Having explored the site enough we crossed the Zaan river and walked to Zaandijk Zaanse Schans train station. From here we would take two trains and a bus to our next destination of Volendam. While the tour bus would take others direct, this indirect route was originally planned to allow a stop off at Edam and was a lot cheaper than the guided tour. Our train trip to Purmerend was uneventful but we missed a bus so ended up having some hot chips at the bus stop while we waited for the next service. As we took the bus (route 110) through small towns and beside green farmlands it felt like were a long way from Amsterdam. Possibly because it felt like the bus went down every possible street on the way to Volendam. Despite feeling distant, we were never more than 20km from central station.

With time getting away from us, we decided to skip Edam and quickly switch busses and continue until Volendam. This village has a seaside town feel about it despite technically not being on the sea, but instead being built on a lakeside. Despite the rather gloomy day, the bright coloured wooden buildings that line the harbour area are really quite pretty. Before exploring the harbour too much, we checked the time and bought tickets for the ferry across to Marken to avoid missing the boat. There are many stores filled with trinkets of crafts, lots of clogs, flags and Dutch food along the harbour.
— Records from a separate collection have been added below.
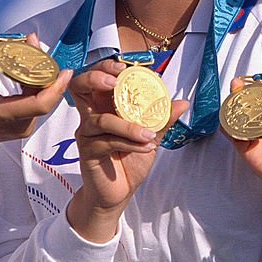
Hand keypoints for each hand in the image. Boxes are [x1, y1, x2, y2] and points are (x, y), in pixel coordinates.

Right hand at [0, 35, 70, 160]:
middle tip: (36, 46)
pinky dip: (34, 85)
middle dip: (44, 70)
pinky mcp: (24, 125)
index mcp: (9, 115)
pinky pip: (36, 102)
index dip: (56, 86)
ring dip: (40, 76)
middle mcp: (22, 124)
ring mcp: (24, 126)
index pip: (42, 102)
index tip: (64, 70)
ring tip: (32, 53)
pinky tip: (28, 69)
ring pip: (42, 98)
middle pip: (44, 96)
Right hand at [65, 60, 188, 242]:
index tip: (125, 67)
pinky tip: (146, 147)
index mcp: (104, 106)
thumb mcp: (151, 137)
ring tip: (150, 134)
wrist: (119, 194)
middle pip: (79, 87)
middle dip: (95, 78)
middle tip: (115, 82)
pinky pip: (106, 142)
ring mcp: (86, 134)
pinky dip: (129, 143)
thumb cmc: (130, 162)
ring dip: (128, 125)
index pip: (96, 78)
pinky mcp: (87, 152)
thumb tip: (183, 102)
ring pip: (100, 120)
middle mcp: (91, 116)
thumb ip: (162, 119)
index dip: (105, 67)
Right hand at [227, 69, 261, 227]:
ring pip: (237, 121)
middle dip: (240, 94)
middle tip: (238, 83)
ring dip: (232, 107)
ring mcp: (256, 141)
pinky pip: (235, 138)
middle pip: (247, 108)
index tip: (255, 77)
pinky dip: (230, 126)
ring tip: (233, 95)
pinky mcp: (250, 154)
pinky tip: (232, 115)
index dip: (256, 88)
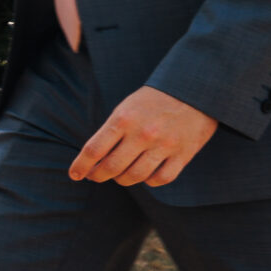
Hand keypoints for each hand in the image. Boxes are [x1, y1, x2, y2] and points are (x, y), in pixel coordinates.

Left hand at [70, 86, 218, 186]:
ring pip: (135, 177)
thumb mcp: (126, 107)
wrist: (195, 89)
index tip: (74, 174)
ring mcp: (164, 145)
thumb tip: (94, 159)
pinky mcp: (183, 154)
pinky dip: (149, 181)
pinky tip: (145, 175)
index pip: (94, 150)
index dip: (81, 166)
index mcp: (124, 119)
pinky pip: (160, 179)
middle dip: (98, 176)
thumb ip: (111, 132)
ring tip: (119, 176)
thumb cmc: (154, 100)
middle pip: (112, 168)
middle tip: (95, 176)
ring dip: (122, 180)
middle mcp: (143, 134)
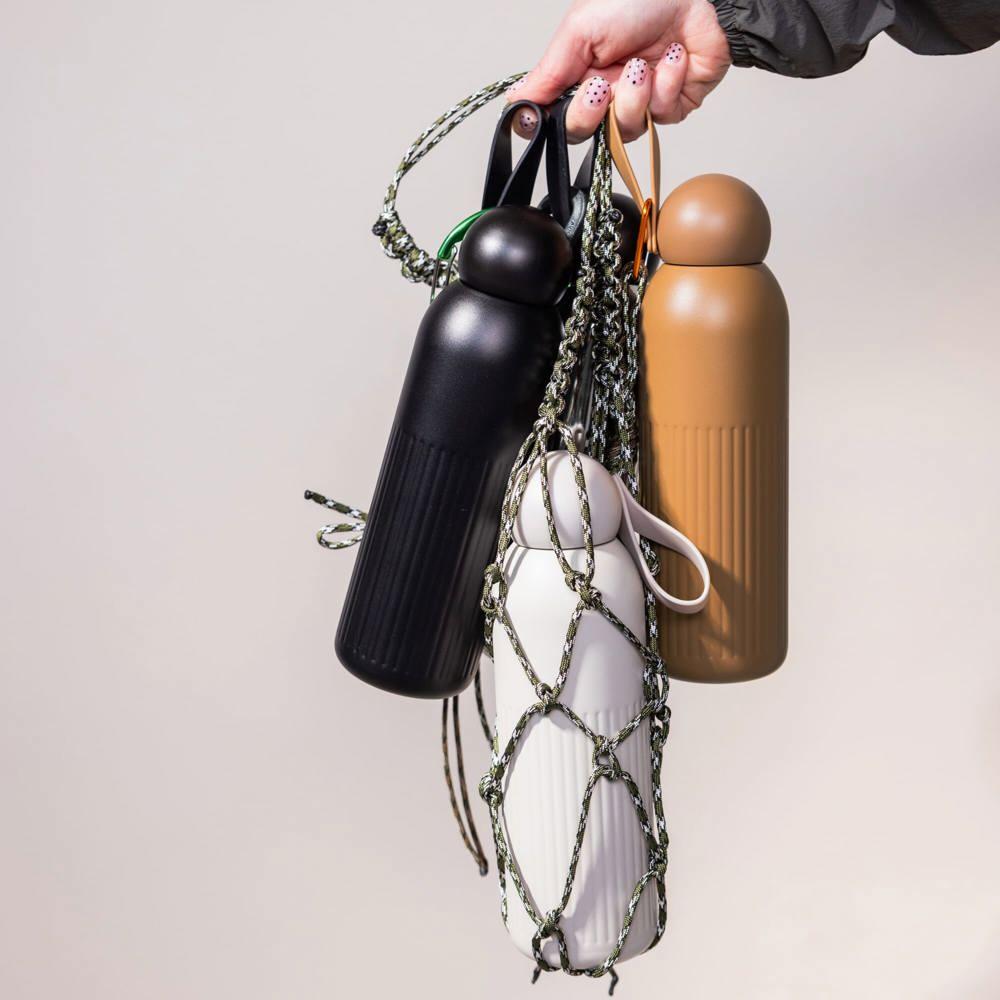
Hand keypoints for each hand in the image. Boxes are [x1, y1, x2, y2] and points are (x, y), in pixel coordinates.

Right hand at [509, 0, 730, 141]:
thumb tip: (516, 102)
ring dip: (634, 94)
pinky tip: (671, 58)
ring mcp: (640, 105)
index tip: (558, 106)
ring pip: (625, 131)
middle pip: (586, 134)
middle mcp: (607, 96)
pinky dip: (666, 83)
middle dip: (593, 111)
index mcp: (579, 77)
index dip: (556, 122)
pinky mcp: (672, 108)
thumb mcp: (581, 29)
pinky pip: (661, 116)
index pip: (557, 120)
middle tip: (602, 85)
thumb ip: (548, 72)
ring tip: (643, 62)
A lot of the staff at the stores dress in traditional Dutch costume, with women wearing the traditional pointed bonnet which you see on pretty much every Dutch souvenir (other than clogs and windmills). It’s a cute little town and well worth a visit.  
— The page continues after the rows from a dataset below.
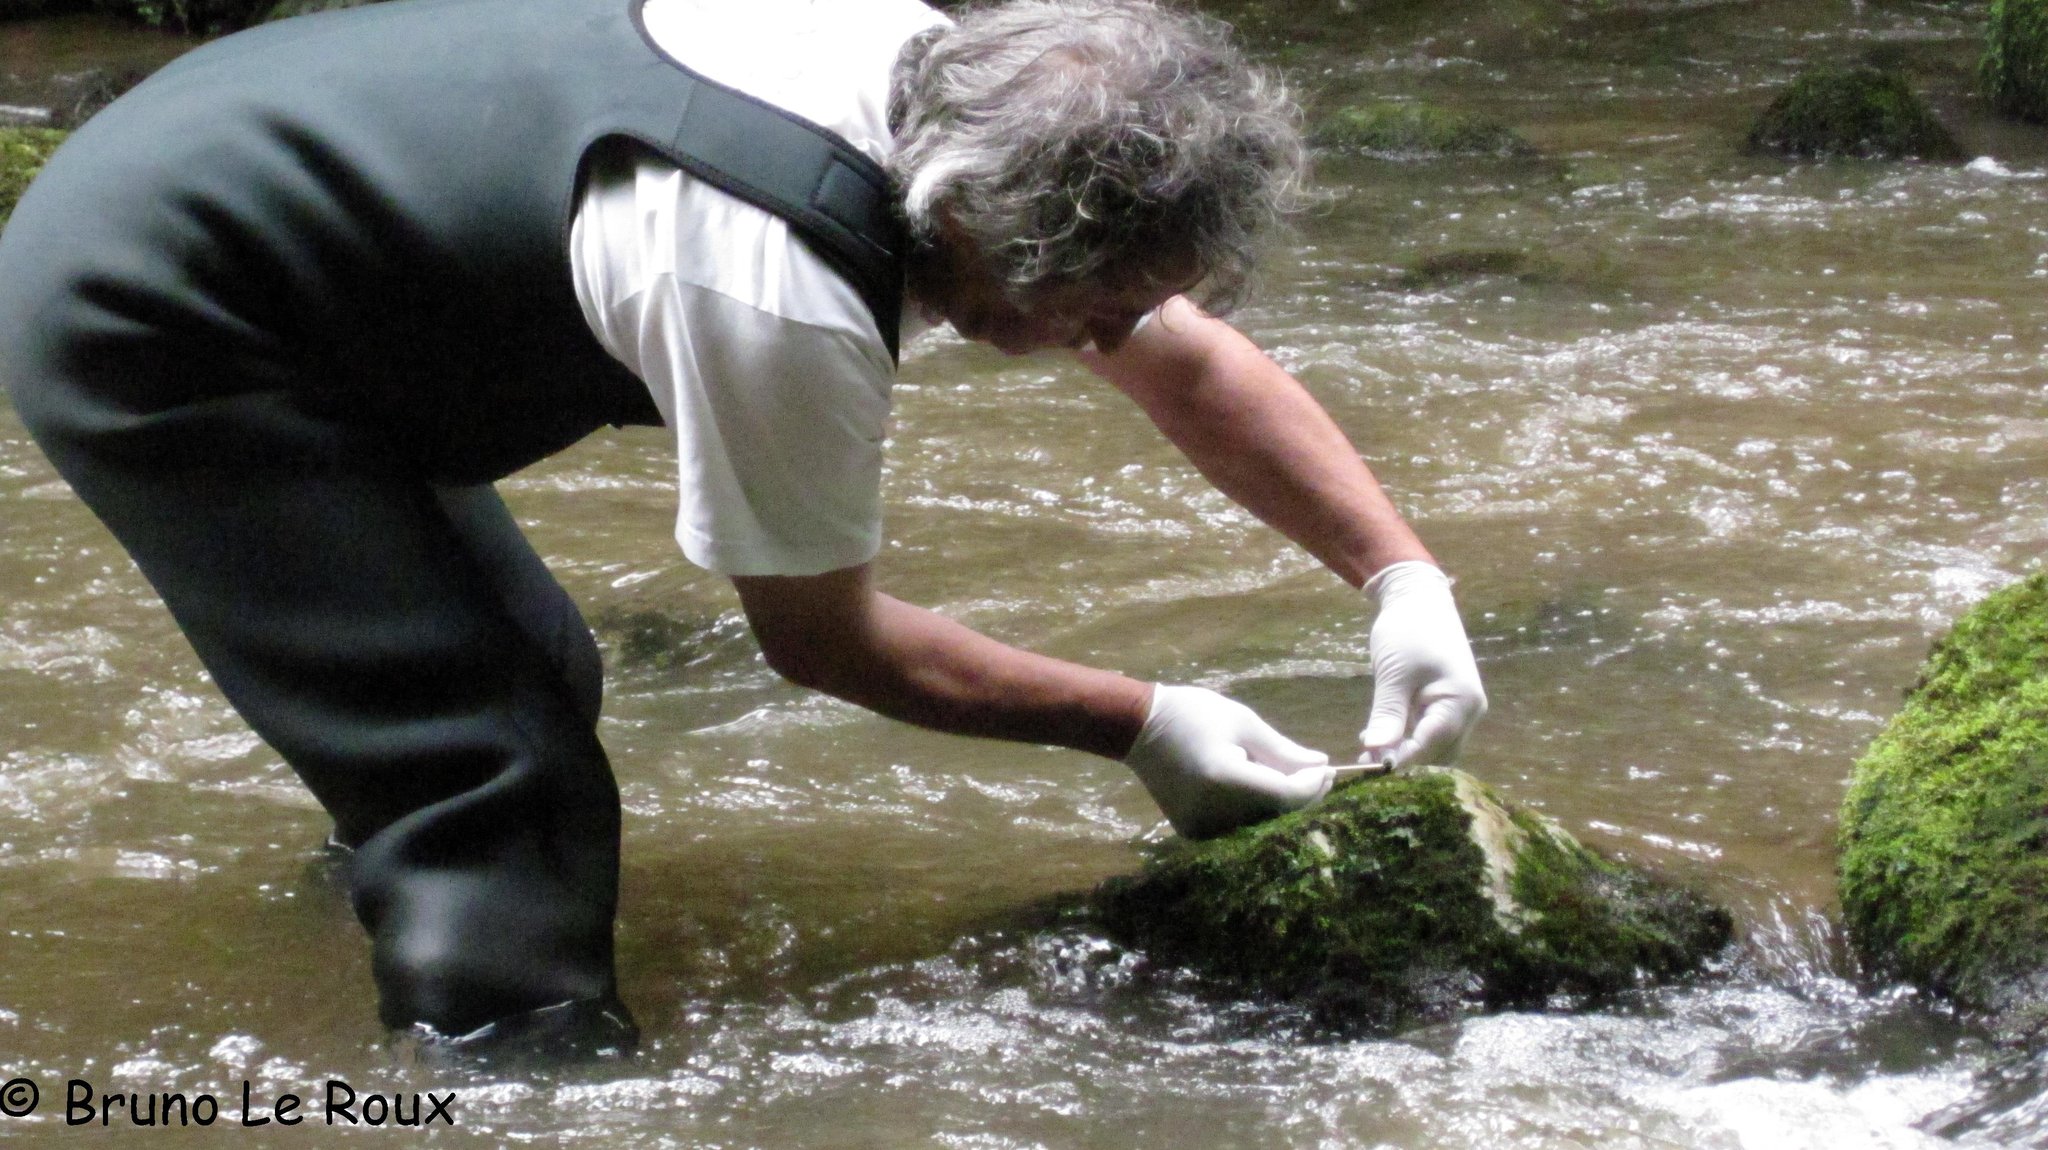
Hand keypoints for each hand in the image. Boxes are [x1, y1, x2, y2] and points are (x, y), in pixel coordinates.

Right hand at [1124, 684, 1332, 838]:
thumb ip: (1284, 750)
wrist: (1138, 729)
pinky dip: (1254, 810)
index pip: (1286, 795)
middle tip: (1320, 773)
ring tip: (1286, 775)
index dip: (1313, 785)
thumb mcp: (1243, 722)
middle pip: (1276, 814)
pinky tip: (1255, 787)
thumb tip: (1322, 765)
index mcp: (1226, 779)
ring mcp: (1201, 828)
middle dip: (1302, 795)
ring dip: (1279, 803)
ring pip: (1260, 823)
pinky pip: (1238, 826)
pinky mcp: (1193, 833)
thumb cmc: (1193, 714)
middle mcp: (1214, 812)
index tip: (1330, 769)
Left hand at [1359, 561, 1486, 767]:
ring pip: (1434, 748)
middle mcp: (1469, 712)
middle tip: (1364, 763)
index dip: (1400, 761)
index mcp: (1461, 703)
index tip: (1367, 770)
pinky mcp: (1447, 705)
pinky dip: (1407, 739)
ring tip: (1367, 752)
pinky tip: (1378, 737)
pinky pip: (1429, 733)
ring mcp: (1461, 709)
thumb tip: (1377, 752)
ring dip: (1404, 753)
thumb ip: (1388, 714)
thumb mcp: (1394, 674)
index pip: (1430, 746)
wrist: (1418, 598)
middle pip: (1438, 755)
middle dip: (1403, 762)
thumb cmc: (1408, 630)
One standout memory of visiting here was the waffles we had from one of the colourful stores along the foreshore. I must say the waffles I had here (banana and Nutella) remain the best waffles I’ve had anywhere! That’s a big call but that alone is worth the visit. With some extra energy on board thanks to the waffles (or probably the Nutella), we wandered down some of the lanes and had a look at the houses within the town itself.
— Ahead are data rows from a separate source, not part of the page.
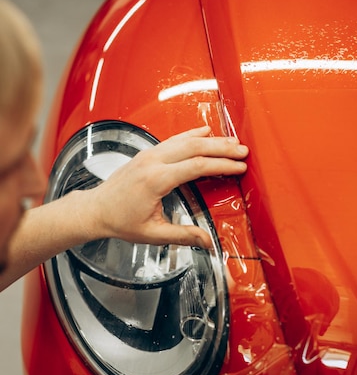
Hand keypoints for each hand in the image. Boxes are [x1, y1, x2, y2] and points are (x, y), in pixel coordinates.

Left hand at [86, 126, 247, 247]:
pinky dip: (192, 134)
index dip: (221, 165)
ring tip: (232, 141)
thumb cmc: (120, 221)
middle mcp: (152, 161)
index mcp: (155, 180)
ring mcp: (149, 154)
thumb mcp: (153, 234)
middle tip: (242, 151)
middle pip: (194, 146)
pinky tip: (205, 131)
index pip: (197, 166)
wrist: (96, 210)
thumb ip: (183, 236)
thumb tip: (208, 242)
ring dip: (210, 139)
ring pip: (185, 139)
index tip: (239, 167)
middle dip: (222, 147)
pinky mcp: (147, 153)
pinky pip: (174, 139)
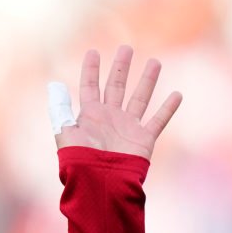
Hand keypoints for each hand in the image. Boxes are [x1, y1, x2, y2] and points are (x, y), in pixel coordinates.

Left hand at [50, 45, 181, 159]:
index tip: (93, 52)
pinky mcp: (143, 139)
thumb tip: (54, 85)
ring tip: (155, 62)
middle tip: (126, 49)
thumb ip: (61, 109)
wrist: (100, 183)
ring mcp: (128, 127)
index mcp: (89, 116)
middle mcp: (109, 118)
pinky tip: (177, 95)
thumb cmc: (80, 161)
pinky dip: (168, 108)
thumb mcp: (66, 133)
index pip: (90, 87)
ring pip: (140, 98)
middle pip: (116, 87)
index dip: (90, 70)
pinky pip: (158, 120)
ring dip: (147, 80)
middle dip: (121, 68)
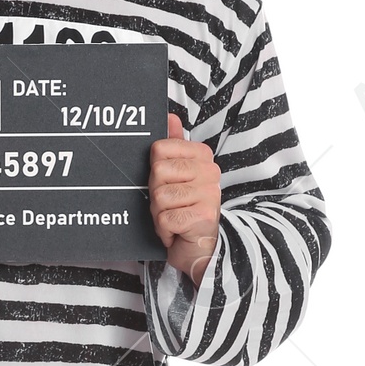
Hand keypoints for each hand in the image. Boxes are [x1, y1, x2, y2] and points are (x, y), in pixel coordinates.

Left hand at [148, 112, 220, 283]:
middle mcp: (210, 171)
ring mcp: (209, 193)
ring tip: (174, 219)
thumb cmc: (184, 211)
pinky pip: (165, 218)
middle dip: (155, 195)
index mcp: (202, 156)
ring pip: (159, 197)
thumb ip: (173, 146)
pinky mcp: (203, 216)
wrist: (201, 250)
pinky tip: (177, 232)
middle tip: (170, 206)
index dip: (154, 172)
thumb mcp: (176, 176)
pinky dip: (164, 230)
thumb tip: (169, 116)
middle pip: (157, 171)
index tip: (168, 185)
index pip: (159, 149)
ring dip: (159, 215)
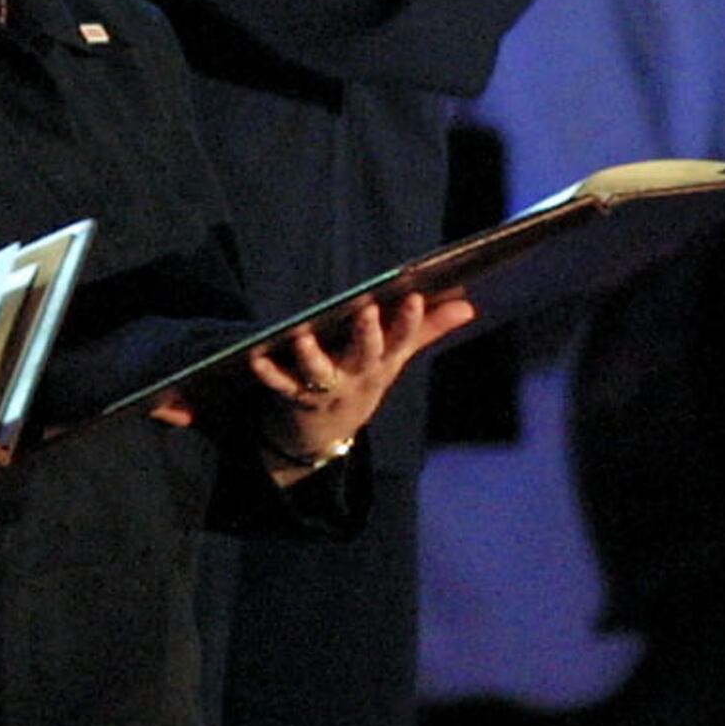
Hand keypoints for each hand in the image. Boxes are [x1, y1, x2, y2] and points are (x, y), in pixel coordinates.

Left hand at [247, 289, 471, 472]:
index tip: (415, 294)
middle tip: (367, 308)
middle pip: (366, 354)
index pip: (403, 338)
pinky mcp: (295, 397)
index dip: (412, 319)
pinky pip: (281, 386)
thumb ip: (428, 328)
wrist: (328, 431)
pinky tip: (255, 357)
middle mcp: (358, 375)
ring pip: (320, 372)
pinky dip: (268, 374)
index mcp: (384, 361)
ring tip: (302, 333)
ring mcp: (327, 389)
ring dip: (312, 355)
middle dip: (368, 333)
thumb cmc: (363, 376)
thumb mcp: (397, 355)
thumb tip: (468, 304)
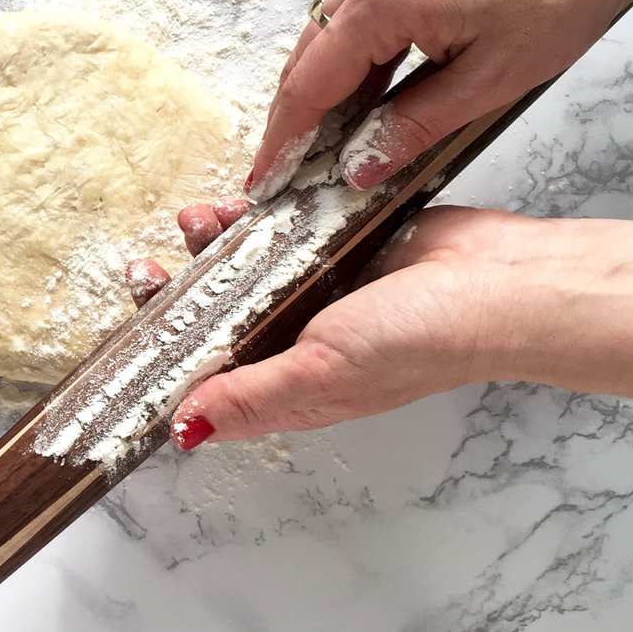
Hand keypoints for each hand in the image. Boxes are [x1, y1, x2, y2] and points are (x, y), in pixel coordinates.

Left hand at [131, 206, 632, 447]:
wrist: (503, 283)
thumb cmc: (421, 339)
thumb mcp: (321, 373)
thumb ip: (251, 397)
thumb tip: (183, 428)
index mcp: (288, 386)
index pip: (206, 380)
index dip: (162, 358)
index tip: (129, 329)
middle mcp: (297, 343)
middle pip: (216, 321)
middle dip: (175, 296)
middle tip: (147, 268)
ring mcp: (317, 292)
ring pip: (243, 270)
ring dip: (211, 247)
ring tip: (194, 221)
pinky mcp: (338, 246)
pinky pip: (281, 230)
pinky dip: (255, 217)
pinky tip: (235, 203)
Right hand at [249, 0, 632, 198]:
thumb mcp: (491, 79)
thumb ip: (414, 127)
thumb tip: (359, 170)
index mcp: (383, 1)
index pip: (308, 86)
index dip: (282, 142)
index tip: (263, 183)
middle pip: (305, 62)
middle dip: (293, 123)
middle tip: (288, 178)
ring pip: (325, 41)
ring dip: (321, 94)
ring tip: (323, 150)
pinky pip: (352, 19)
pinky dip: (348, 63)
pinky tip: (361, 100)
The ferry across the lake doesn’t take very long but many others on the boat take advantage of the bar onboard to warm up as we cross the calm lake. We warmed up and on arrival followed the crowd along the harbour to the nearby clog factory. This is the main attraction of Marken and you don’t need a map to find it as it appears to be where everyone goes. Fortunately the clog factory museum is on the other side of town to the harbour so you pretty much walk through the entire village and get to see more traditional style housing, beautiful green gardens and the occasional animal as you wander through the village.

Within the factory there is a demonstration of clog making and some history about why the clog was made and an opportunity to try on a clog or two. There is a gift shop should you want your own pair to take home. We decided that there weren’t enough muddy fields in Melbourne to justify the purchase. The bus stop for the ride back to Amsterdam is almost directly out the front of the museum and before it got dark we were on a bus heading back to central Amsterdam.

Looking back on the day and comparing it to Bradshaw’s guidebook most of our day wouldn’t have been on a traveller’s radar in 1913. Perhaps it is because the lake that formed most of our afternoon adventures wasn’t a lake until the North Sea was dammed off in 1932 or perhaps the allure of a seaside life filled with waffles didn’t attract the travellers in those days. While our self guided tour might not have been on Bradshaw’s list it is one of the top selling bookable tours out of Amsterdam. Taking it on our own took longer than the 6 hour bus tour, we felt it was nice to have our own schedule and be able to do things at our own pace. It was also a lot cheaper! We probably could have been quicker by transiting back to Amsterdam and then out to Volendam instead of the visually more direct route we took from the windmills to the sea, but our own journey added to the experience. We made it back to the hotel for an evening glass of wine at happy hour before heading off to explore Amsterdam a little more.